I dati Istat sono molto chiari in proposito: l’incidenza della povertà assoluta in Italia riguarda il 12,5% dei giovani fino ai 17 anni, il 10% dei 18-34enni, il 7,3% dei 35-64enni, e il 3,8% di chi ha oltre 65 anni di età. Un trend che si ripropone identico, solo più forte, guardando alla povertà relativa: quasi un quarto di tutti i minorenni italiani è povero (il 22,3% fino ai 17 anni), e lo stesso si può dire del 16,8% dei 18-34enni, mentre per i 35-64enni la povertà relativa cala al 12,7%, fino a toccare un comunque elevato 8,2% nella fascia d’età over65.

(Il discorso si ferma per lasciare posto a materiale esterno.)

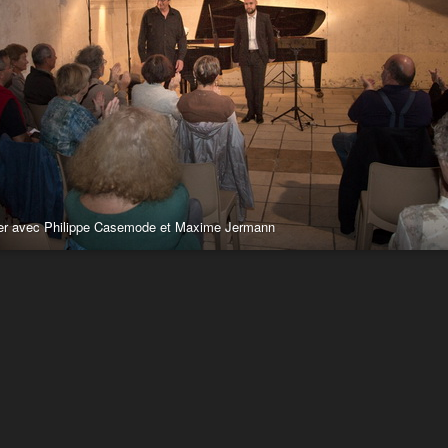
er avec Philippe Casemode et Maxime Jermann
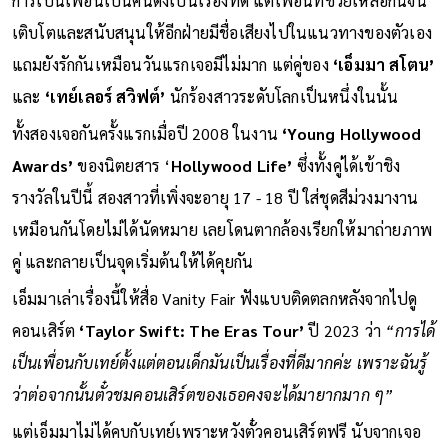
การเป็นเพื่อนเป็นคนดังเป็นเรื่องที่ดี แต่เพื่อนที่ช่วยเหลือกันจน
เติบโตและสนับสนุนให้อีกฝ่ายมีชื่อเสียงไปในแนวทางของตัวเอง
แถมยังรักกันเหมือนวันแรกเจอมีไม่มาก แต่คู่ของ
‘เอ็มมา สโตน’
และ
‘เทย์เลอร์ สวิฟต์’
นักร้องสาวระดับโลกเป็นหนึ่งในนั้น
ทั้งสองเจอกันครั้งแรกเมื่อปี 2008 ในงาน
‘Young Hollywood
Awards’
ของนิตยสาร ‘
Hollywood Life’
ซึ่งทั้งคู่ได้เข้าชิง
รางวัลในปีนี้ สองสาวที่เพิ่งจะอายุ 17 - 18 ปี ใส่ชุดสีม่วงมางาน
เหมือนกันโดยไม่ได้นัดหมาย เลยโดนตากล้องเรียกให้มาถ่ายภาพ
คู่ และกลายเป็นจุดเริ่มต้นให้ได้คุยกัน
เอ็มมาเล่าเรื่องนี้ให้สื่อ Vanity Fair ฟังแบบติดตลกหลังจากไปดู
คอนเสิร์ต
‘Taylor Swift: The Eras Tour’
ปี 2023 ว่า
“การได้
เป็นเพื่อนกับเทย์ตั้งแต่ตอนเด็กมันเป็นเรื่องที่ดีมากค่ะ เพราะฉันรู้
ว่าต่อจากนั้นตั๋วชมคอนเสิร์ตของเธอคงจะได้มายากมาก ๆ”
แต่เอ็มมาไม่ได้คบกับเทย์เพราะหวังตั๋วคอนเสิร์ตฟรี นับจากเจอ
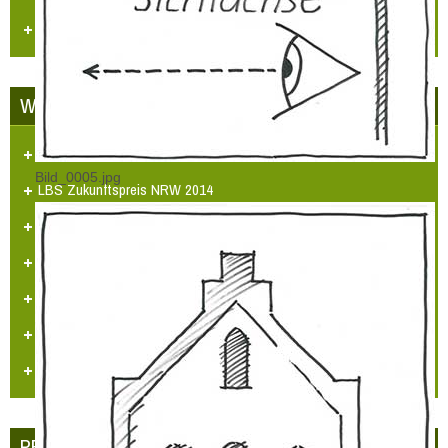
Videos
WETTBEWERBE
Unser Dorf hat Zukunft
Bild_0005.jpg
LBS Zukunftspreis NRW 2014
„Heimatpreis 2019 KHB e.V.“
Heimatpreis Stadt Grevenbroich
BürgerPREIS 2020 Bürgerstiftung GV
„Umweltpreis 2024“ RKN
Urkunden/Preise
PRESSE - ECHO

Com’è possibile che il nucleo più giovane della popolazione, quello preposto a costruire il futuro della nazione – e a pagare le pensioni dei propri padri – sia in assoluto quello meno tutelato dall’indigenza? Difficile spiegarlo pienamente senza ricorrere a strumenti psicanalitici, anche se sarebbe cieco escludere un calcolo elettorale più o meno cosciente. I giovani rappresentano la fascia d’età meno numerosa nell’Italia di oggi, e dunque con un peso minore alle urne. Peso che addirittura si azzera nel caso dei minorenni, dove l’incidenza della povertà è più alta che ogni altra categoria.

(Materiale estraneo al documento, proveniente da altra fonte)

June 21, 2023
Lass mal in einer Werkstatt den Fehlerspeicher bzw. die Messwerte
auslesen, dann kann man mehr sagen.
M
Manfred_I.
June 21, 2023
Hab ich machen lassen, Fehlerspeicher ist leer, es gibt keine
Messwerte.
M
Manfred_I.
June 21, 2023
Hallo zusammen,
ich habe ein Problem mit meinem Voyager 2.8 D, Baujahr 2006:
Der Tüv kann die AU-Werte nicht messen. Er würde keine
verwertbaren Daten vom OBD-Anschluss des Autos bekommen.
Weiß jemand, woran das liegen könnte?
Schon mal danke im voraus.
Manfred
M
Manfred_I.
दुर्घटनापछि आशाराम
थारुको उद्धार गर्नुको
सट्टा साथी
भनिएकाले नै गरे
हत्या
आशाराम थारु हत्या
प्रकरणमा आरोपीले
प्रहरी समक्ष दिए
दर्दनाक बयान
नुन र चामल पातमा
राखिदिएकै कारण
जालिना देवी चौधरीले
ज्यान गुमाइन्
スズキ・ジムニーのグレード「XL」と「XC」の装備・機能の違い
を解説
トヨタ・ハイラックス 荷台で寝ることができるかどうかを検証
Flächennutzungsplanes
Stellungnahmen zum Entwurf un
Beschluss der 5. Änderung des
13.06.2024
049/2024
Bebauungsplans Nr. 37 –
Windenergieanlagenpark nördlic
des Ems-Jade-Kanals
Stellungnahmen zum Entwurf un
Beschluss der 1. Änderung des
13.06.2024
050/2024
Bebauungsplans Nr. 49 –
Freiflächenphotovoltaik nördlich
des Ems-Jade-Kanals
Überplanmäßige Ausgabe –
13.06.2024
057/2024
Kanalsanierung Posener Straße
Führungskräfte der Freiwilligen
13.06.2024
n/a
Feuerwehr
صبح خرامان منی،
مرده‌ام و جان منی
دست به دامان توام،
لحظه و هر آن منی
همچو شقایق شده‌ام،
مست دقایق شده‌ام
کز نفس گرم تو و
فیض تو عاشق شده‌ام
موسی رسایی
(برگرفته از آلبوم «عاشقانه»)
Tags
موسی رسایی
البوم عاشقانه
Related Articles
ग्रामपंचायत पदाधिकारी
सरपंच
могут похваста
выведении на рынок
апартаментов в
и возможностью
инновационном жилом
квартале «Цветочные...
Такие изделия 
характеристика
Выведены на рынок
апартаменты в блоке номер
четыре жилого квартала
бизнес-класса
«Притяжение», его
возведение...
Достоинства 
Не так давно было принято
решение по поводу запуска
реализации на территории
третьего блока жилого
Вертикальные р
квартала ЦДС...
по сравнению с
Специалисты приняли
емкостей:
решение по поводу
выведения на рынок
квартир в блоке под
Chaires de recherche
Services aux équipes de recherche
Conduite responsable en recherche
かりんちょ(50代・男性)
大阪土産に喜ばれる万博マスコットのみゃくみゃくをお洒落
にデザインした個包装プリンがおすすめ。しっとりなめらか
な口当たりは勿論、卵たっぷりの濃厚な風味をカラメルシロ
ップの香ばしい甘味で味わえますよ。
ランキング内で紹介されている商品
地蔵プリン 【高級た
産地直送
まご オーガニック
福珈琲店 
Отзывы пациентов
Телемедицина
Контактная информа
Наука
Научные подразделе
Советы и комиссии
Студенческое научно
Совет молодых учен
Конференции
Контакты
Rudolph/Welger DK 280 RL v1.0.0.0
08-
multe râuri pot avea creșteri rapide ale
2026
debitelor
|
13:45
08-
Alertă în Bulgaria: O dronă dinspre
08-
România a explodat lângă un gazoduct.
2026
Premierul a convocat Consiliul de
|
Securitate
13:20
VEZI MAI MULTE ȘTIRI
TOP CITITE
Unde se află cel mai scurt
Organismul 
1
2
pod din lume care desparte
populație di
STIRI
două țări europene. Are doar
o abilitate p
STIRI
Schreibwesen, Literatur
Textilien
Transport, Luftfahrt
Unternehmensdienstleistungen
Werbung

Anche quando lanciano il loro grido d’aiuto, le loro proposte o la voglia di essere pienamente inclusi nei processi decisionali, i giovani ben di rado trovano sponde concrete nel resto della società. È un’anomalia tanto forte da risultare strano anche in un Paese dalla mille sfaccettature come l’Italia, tanto che l’Istat ne sottolinea la novità: «L’incidenza di povertà assoluta diminuisce all’aumentare dell’età della persona di riferimento. Questa relazione inversa (registrata per la prima volta nel 2012) si rafforza nel 2016», senza che i vari governi che si sono succeduti siano riusciti a fermarla. Anzi: se la povertà oggi è complessivamente stabile, l’Istat mostra che per i giovani under35 sia continuata ad aumentare nell’ultimo anno. Gli stessi giovani che, come mostrano sempre più numerose ricerche, rappresentano al contempo la prima possibilità di sviluppo sostenibile per il Paese essendo in media più istruiti, aperti e sensibili alle problematiche ambientali rispetto ai più anziani. Già oggi sono attenti all’importanza di consumi sostenibili, peccato che – come mostra un’indagine dell’Università di Siena – spesso non se li possano permettere.

La frattura generazionale è tornata ad essere la più potente nel Paese. Nei secoli di passate barbarie veniva risolta in senso opposto, come insegna il celebre antropologo Piero Camporesi: basta leggere il suo Il pane selvaggio per ricordare come nell’Europa e nell’Italia dell’ancien regime, dove ricorrenti carestie e pestilenze riempivano la società di pezzenti, l’allora prevalente cultura agricola – dove il quotidiano contatto con la terra rendeva manifesto il continuo ciclo di morte e vita – contemplava il sacrificio degli anziani in favore dei giovani, sia simbolico quanto drammaticamente materiale come testimoniano casi di antropofagia.

Oggi fortunatamente il cannibalismo non è più un’opzione, e la morte per fame ben più rara (in Italia), anche se la disuguaglianza è tornata ai livelli del 1300. Ciononostante, la crescente tensione generazionale è quanto di peggio il Paese possa augurarsi per riprendere un sano percorso di sviluppo. I numeri sul territorio chiamano le istituzioni alle loro responsabilità, tramite concreti investimenti pubblici che possano dare innanzitutto ai giovani futuro e sostenibilità; in attesa che ne arrivino altre, magari col beneplacito dell’Europa, le risorse non mancano. Basterebbe ridistribuirle con intelligenza.